--- START ---

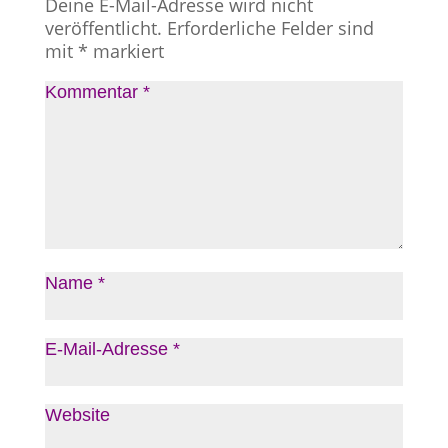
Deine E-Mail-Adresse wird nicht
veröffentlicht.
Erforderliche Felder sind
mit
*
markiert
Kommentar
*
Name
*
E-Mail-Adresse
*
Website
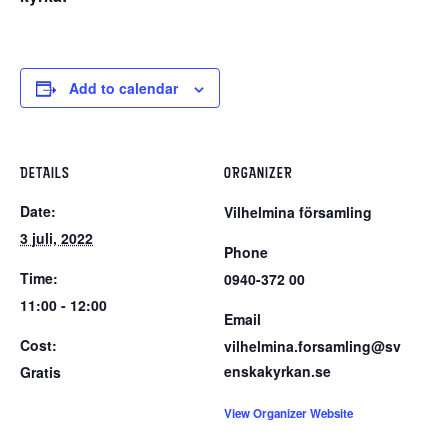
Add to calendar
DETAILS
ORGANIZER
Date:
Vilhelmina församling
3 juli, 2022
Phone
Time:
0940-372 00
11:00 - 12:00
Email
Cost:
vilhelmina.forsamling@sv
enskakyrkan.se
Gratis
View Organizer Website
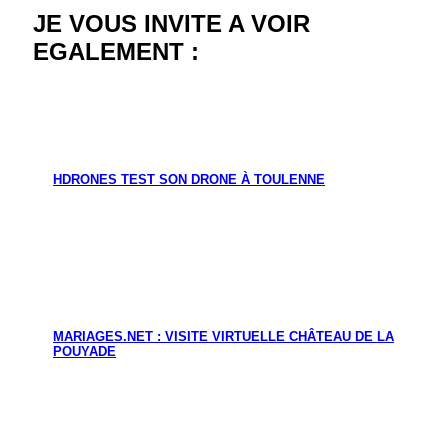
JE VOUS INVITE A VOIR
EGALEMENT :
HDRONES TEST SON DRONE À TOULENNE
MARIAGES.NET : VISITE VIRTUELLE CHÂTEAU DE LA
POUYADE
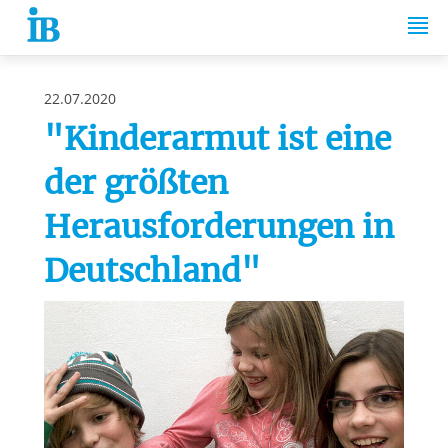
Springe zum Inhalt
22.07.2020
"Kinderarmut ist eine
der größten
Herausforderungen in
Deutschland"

--- END ---

- **Task to complete**:
Reproduce the text of all the material above line for line and unchanged, leaving out the pictures.

- **Written answer**:
Deine E-Mail-Adresse wird nicht
veröffentlicht.
Erforderliche Felder sind
mit
*
markiert
Kommentar
*
Name
*
E-Mail-Adresse
*
Website
Add to calendar
DETAILS
ORGANIZER
Date:
Vilhelmina församling
3 juli, 2022
Phone
Time:
0940-372 00
11:00 - 12:00
Email
Cost:
vilhelmina.forsamling@sv
enskakyrkan.se
Gratis
View Organizer Website
JE VOUS INVITE A VOIR
EGALEMENT :
HDRONES TEST SON DRONE À TOULENNE
MARIAGES.NET : VISITE VIRTUELLE CHÂTEAU DE LA
POUYADE
Springe zum Inhalt
22.07.2020
"Kinderarmut ist eine
der größten
Herausforderungen in
Deutschland"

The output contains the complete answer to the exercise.